- [ACTIVITY] Rewrite the records below with every "chart" changed to "graph" and nothing else altered, and leave the pictures out of your version.

- [SOURCE RECORDS]

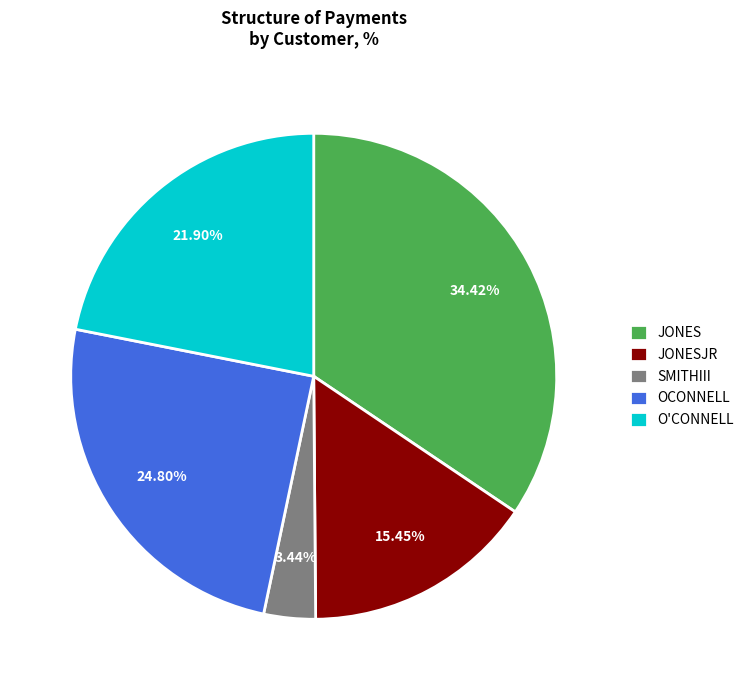

Which has a higher value, SMITHIII or OCONNELL?

OCONNELL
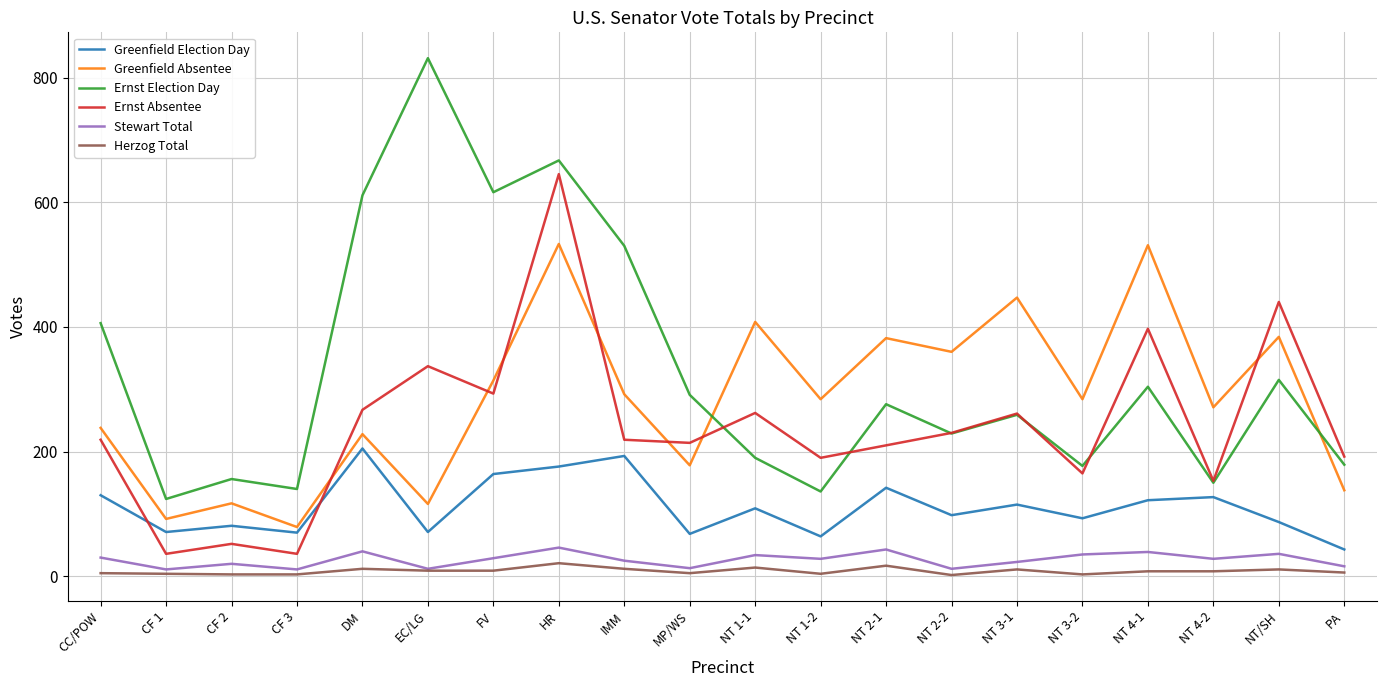

True or false: Herzog Total and Ernst Absentee cross at least once.

False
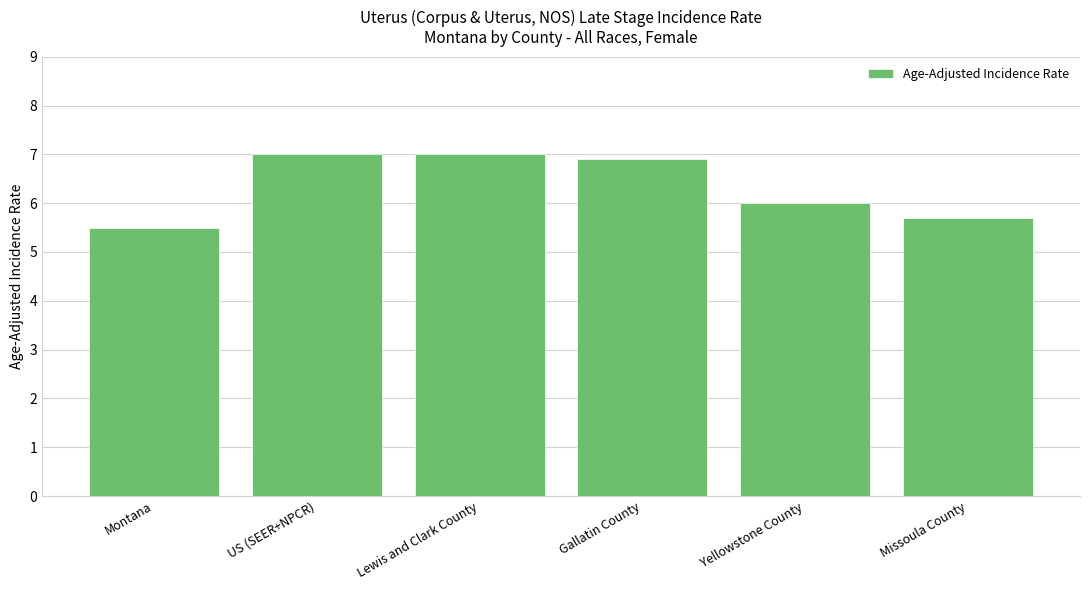

Reading right to left, what are all the values shown in this chart?

Missoula County=5.7	Yellowstone County=6.0	Gallatin County=6.9	Lewis and Clark County=7.0	US (SEER+NPCR)=7.0	Montana=5.5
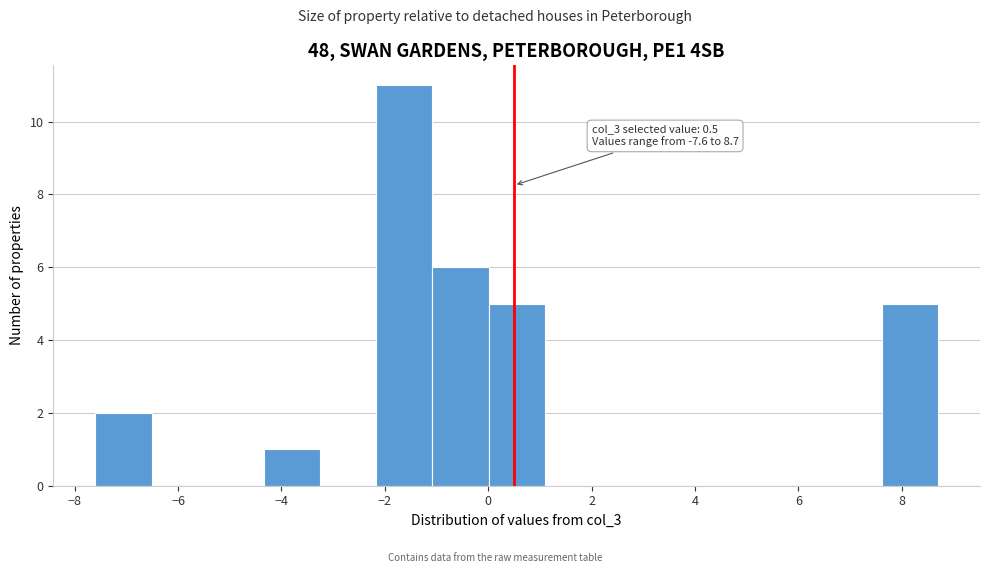

Over which range of the x-axis is the bar tallest?

-2.2 to -1.0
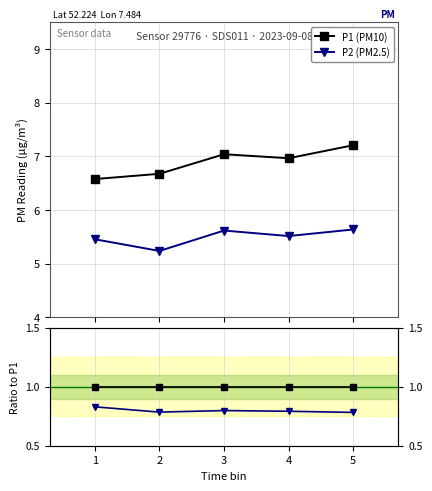

Is it true that P2/P1 equals 0.3 at 4?

False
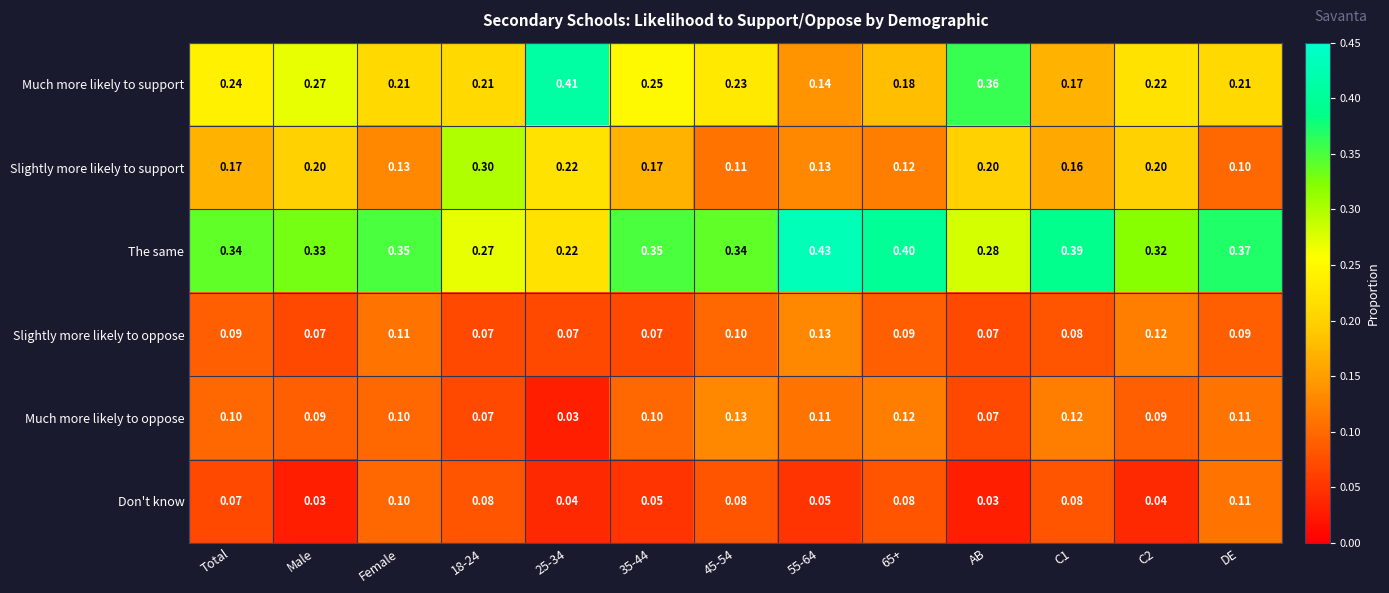

Which series has the largest range (max minus min)?

Much more likely to support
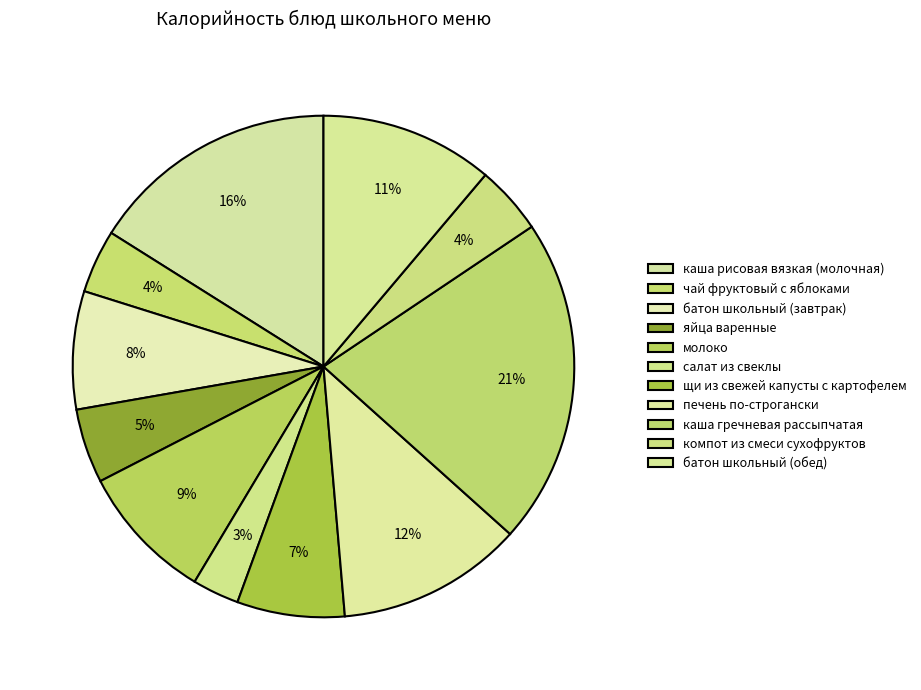

Does молоко represent more than half of the total?

No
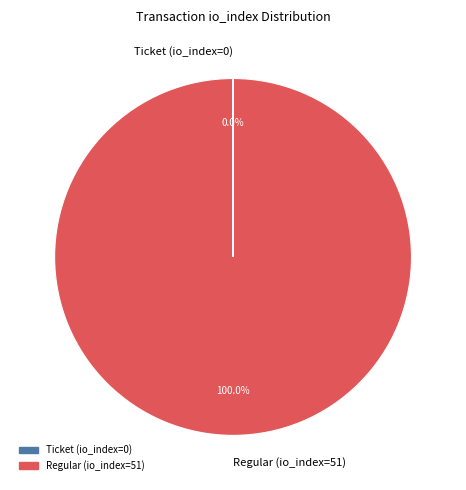

Which slice is the largest?

Regular (io_index=51)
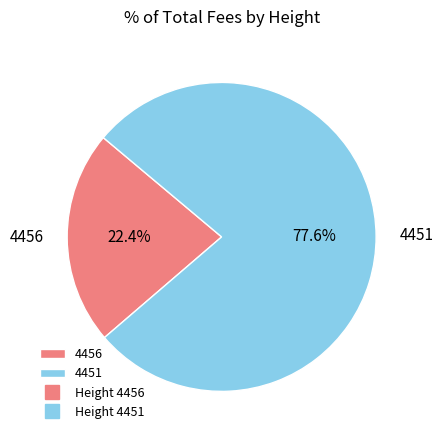

How many segments does this pie chart have?

2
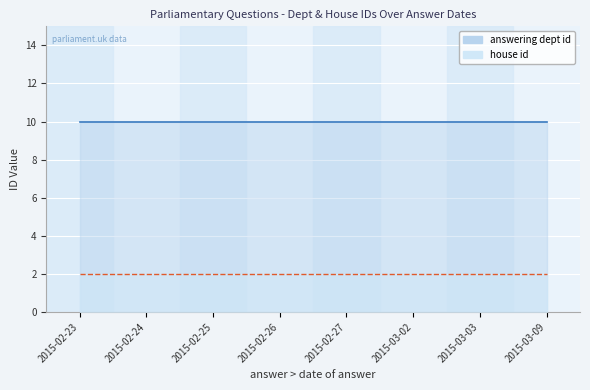

How many lines are shown in the chart?

2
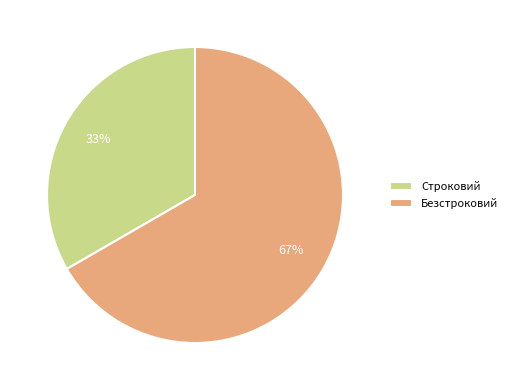

What percentage is the Безстроковий slice, to the nearest percent?

67%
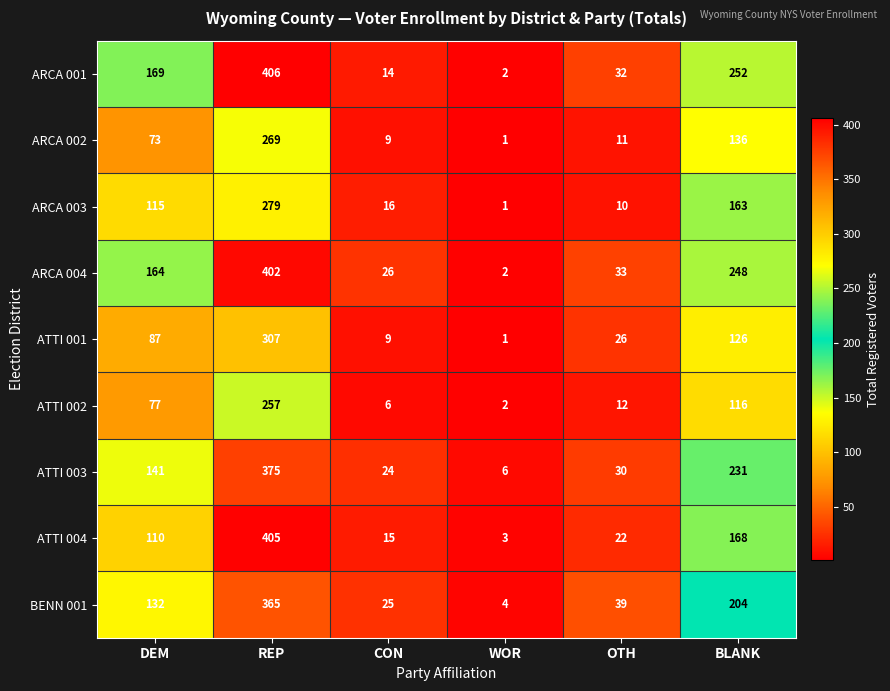

What is the sum of all ARCA 002 values?

499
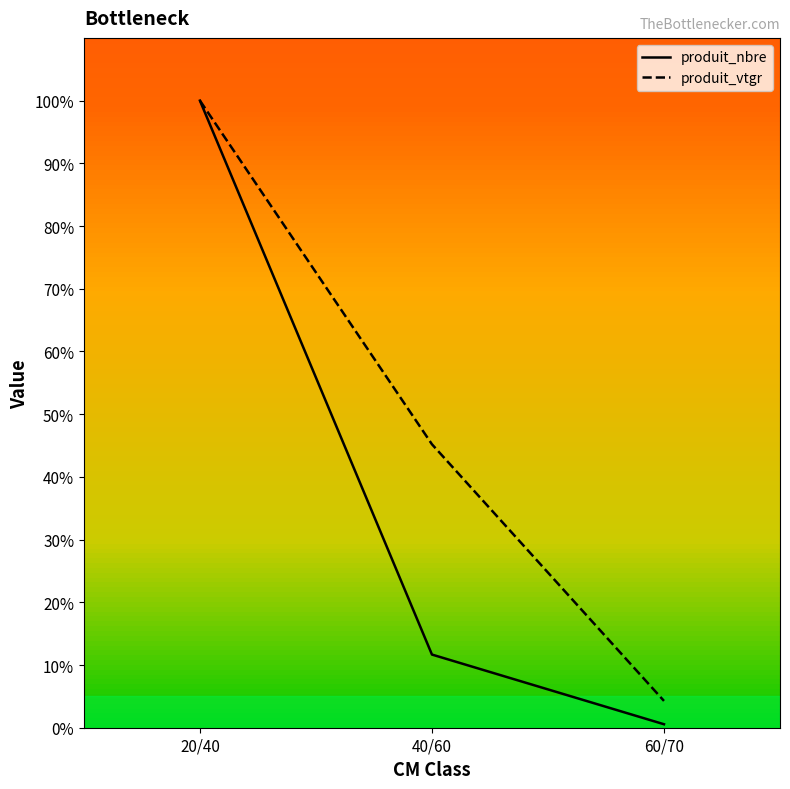

What is the difference between the highest and lowest values at 60/70?

3.7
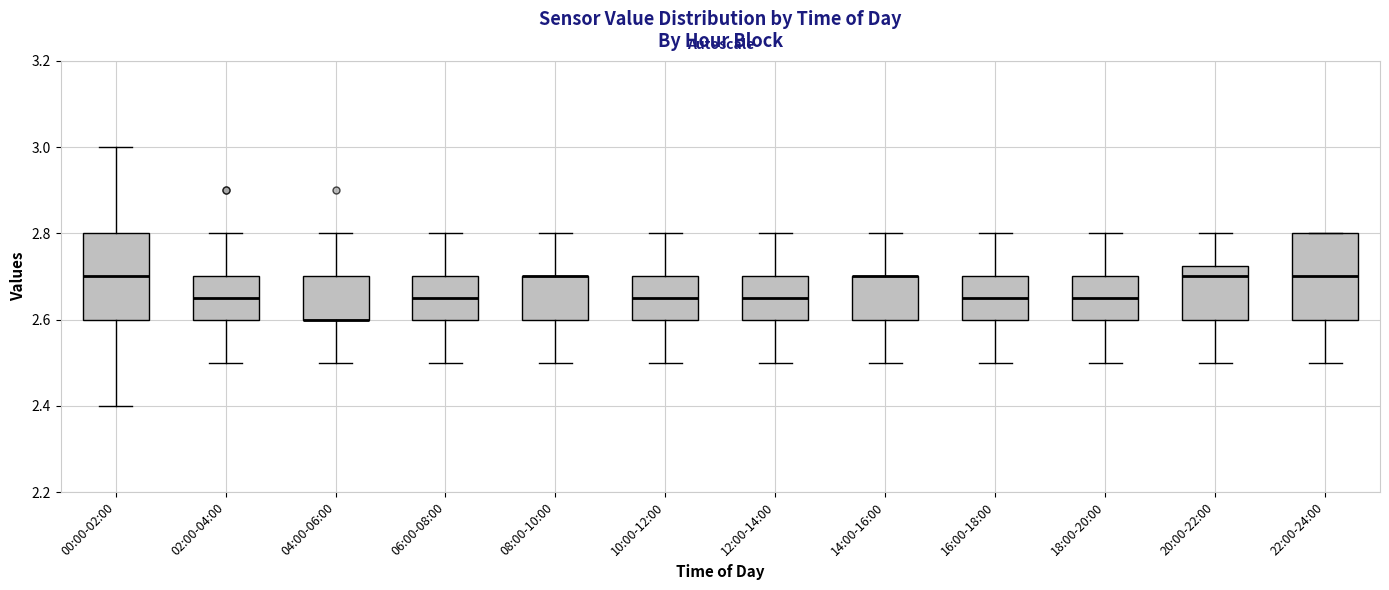

Reading left to right, read every box against the y-axis: the position of its median line, the range the box covers, and the ends of its whiskers. The values are not printed on the chart, so give them approximately, as read against the axis.

00:00-02:00: median 2.70, box 2.60 to 2.80, whiskers 2.40 to 3.00
02:00-04:00: median 2.66, box 2.60 to 2.70, whiskers 2.50 to 2.80
04:00-06:00: median 2.60 (drawn on the box's lower edge), box 2.60 to 2.70, whiskers 2.50 to 2.80
06:00-08:00: median 2.66, box 2.60 to 2.70, whiskers 2.50 to 2.80
08:00-10:00: median 2.70 (drawn on the box's upper edge), box 2.60 to 2.70, whiskers 2.50 to 2.80
10:00-12:00: median 2.66, box 2.60 to 2.70, whiskers 2.50 to 2.80
12:00-14:00: median 2.66, box 2.60 to 2.70, whiskers 2.50 to 2.80
14:00-16:00: median 2.70 (drawn on the box's upper edge), box 2.60 to 2.70, whiskers 2.50 to 2.80
16:00-18:00: median 2.66, box 2.60 to 2.70, whiskers 2.50 to 2.80
18:00-20:00: median 2.66, box 2.60 to 2.70, whiskers 2.50 to 2.80
20:00-22:00: median 2.70, box 2.60 to 2.72, whiskers 2.50 to 2.80
22:00-24:00: median 2.70, box 2.60 to 2.80, whiskers 2.50 to 2.80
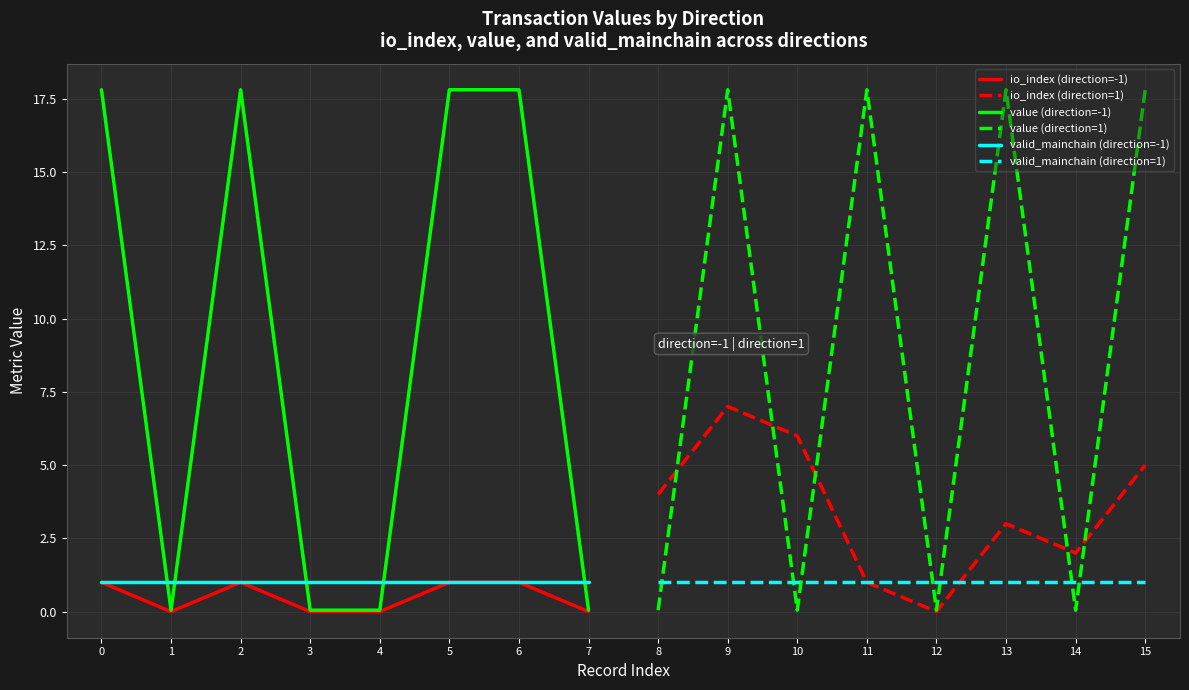

Is the value of value (direction=-1) at 7 greater than the value of io_index (direction=-1) at 2?

No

- [OUTPUT OF THE TASK]
Which has a higher value, SMITHIII or OCONNELL?

OCONNELL

True or false: Herzog Total and Ernst Absentee cross at least once.

False

Reading right to left, what are all the values shown in this graph?

Missoula County=5.7	Yellowstone County=6.0	Gallatin County=6.9	Lewis and Clark County=7.0	US (SEER+NPCR)=7.0	Montana=5.5

Over which range of the x-axis is the bar tallest?

-2.2 to -1.0

Is it true that P2/P1 equals 0.3 at 4?

False

Which series has the largest range (max minus min)?

Much more likely to support

Does молоко represent more than half of the total?

No

Which slice is the largest?

Regular (io_index=51)

How many segments does this pie graph have?

2

How many lines are shown in the graph?

2

What percentage is the Безстроковий slice, to the nearest percent?

67%

What is the sum of all ARCA 002 values?

499

What is the difference between the highest and lowest values at 60/70?

3.7

Reading left to right, read every box against the y-axis: the position of its median line, the range the box covers, and the ends of its whiskers. The values are not printed on the graph, so give them approximately, as read against the axis.

00:00-02:00: median 2.70, box 2.60 to 2.80, whiskers 2.40 to 3.00
02:00-04:00: median 2.66, box 2.60 to 2.70, whiskers 2.50 to 2.80
04:00-06:00: median 2.60 (drawn on the box's lower edge), box 2.60 to 2.70, whiskers 2.50 to 2.80
06:00-08:00: median 2.66, box 2.60 to 2.70, whiskers 2.50 to 2.80
08:00-10:00: median 2.70 (drawn on the box's upper edge), box 2.60 to 2.70, whiskers 2.50 to 2.80
10:00-12:00: median 2.66, box 2.60 to 2.70, whiskers 2.50 to 2.80
12:00-14:00: median 2.66, box 2.60 to 2.70, whiskers 2.50 to 2.80
14:00-16:00: median 2.70 (drawn on the box's upper edge), box 2.60 to 2.70, whiskers 2.50 to 2.80
16:00-18:00: median 2.66, box 2.60 to 2.70, whiskers 2.50 to 2.80
18:00-20:00: median 2.66, box 2.60 to 2.70, whiskers 2.50 to 2.80
20:00-22:00: median 2.70, box 2.60 to 2.72, whiskers 2.50 to 2.80
22:00-24:00: median 2.70, box 2.60 to 2.80, whiskers 2.50 to 2.80

Is the value of value (direction=-1) at 7 greater than the value of io_index (direction=-1) at 2?

No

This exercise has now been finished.